Bangaluru/New York — Walmart raised its full-year forecasts and beat estimates for second-quarter sales on Thursday, underscoring its strength in offering lower prices on everything from daily perishables and clothes to inflation-squeezed Americans.

The company's share price, which climbed 12.3% this year, was up about 3% in premarket trading.

Sales at Walmart’s US stores trading for at least a year rose 6.4%, excluding fuel, in the three months ended July 31, beating estimates of a 4.44% increase, according to Refinitiv data.

“Food is a strength, but we’re also encouraged by our results in general merchandise versus our expectations when we started the quarter,” Walmart CEO Doug McMillon said in a statement.

Walmart is also benefiting from lower supply chain costs and fewer discounts previously put in place to cut down excess inventory.

“We’re in good shape with inventory, and we like our position for the back half of the year,” said McMillon.

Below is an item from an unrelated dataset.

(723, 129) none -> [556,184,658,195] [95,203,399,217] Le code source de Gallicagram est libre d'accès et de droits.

Smaller rival Target on Wednesday beat quarterly profit estimates, benefiting from leaner inventory.

Walmart said gross margin rate in the second quarter rose 50 basis points (bps), compared with an 18bps drop in the first quarter.

The retail giant expects fiscal 2024 earnings to be in the range of $6.36 to $6.46 per share versus the prior forecast of $6.10 to $6.20. Analysts were on average estimating $6.28 per share, according to Refinitiv IBES data.

The company forecasts net sales to rise about 4%-4.5%, compared with a rise of about 3.5% rise expected previously.

In contrast, Target cut its full-year forecasts.

Walmart’s operating income rose 6.7% to $7.32bn in the quarter, while it reported adjusted earnings per share of $1.84.

US e-commerce sales leapt 24%, compared with a 12% increase in the year-ago quarter and a 27% increase in the first quarter.